┌────────
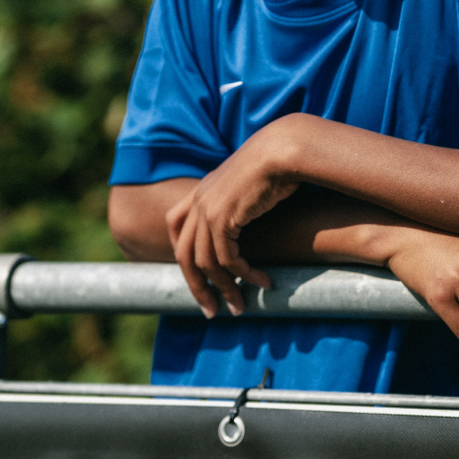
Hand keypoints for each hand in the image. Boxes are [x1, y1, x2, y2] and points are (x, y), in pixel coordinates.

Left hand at [166, 126, 299, 317]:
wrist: (283, 148)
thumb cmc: (278, 161)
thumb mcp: (251, 180)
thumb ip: (242, 197)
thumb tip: (253, 210)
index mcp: (203, 188)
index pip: (174, 223)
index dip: (181, 251)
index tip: (196, 273)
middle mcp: (199, 199)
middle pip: (184, 254)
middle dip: (197, 286)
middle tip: (211, 309)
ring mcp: (207, 209)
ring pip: (205, 263)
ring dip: (224, 288)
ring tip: (240, 306)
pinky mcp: (222, 218)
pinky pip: (227, 259)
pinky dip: (244, 275)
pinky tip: (262, 281)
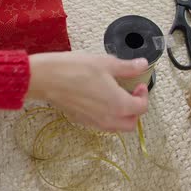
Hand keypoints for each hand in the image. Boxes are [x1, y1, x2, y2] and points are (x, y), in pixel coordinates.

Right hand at [27, 52, 149, 131]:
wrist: (46, 78)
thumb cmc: (74, 69)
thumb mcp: (106, 63)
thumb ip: (127, 67)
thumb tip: (142, 65)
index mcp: (118, 104)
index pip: (141, 107)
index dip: (143, 95)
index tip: (138, 84)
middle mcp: (107, 118)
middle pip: (131, 123)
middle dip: (135, 110)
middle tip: (131, 93)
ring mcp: (93, 122)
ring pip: (115, 127)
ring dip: (122, 115)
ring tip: (116, 96)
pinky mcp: (80, 120)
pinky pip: (100, 125)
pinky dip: (106, 116)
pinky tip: (99, 99)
└────────
Please give again the lines above between the line holding "thumb cmc: (278, 161)" and the line holding "middle dip: (197, 286)", inclusive, exactly as they are and with nothing added.

§ Output:
thumb cmc: (278, 161)
thumb mcp: (251, 180)
thumb ip: (242, 197)
thumb tip: (253, 210)
index mcp: (203, 188)
index pip: (174, 223)
index dip: (181, 251)
index tip: (196, 273)
middle mcp: (199, 199)
middle pip: (184, 254)
middle dip: (197, 286)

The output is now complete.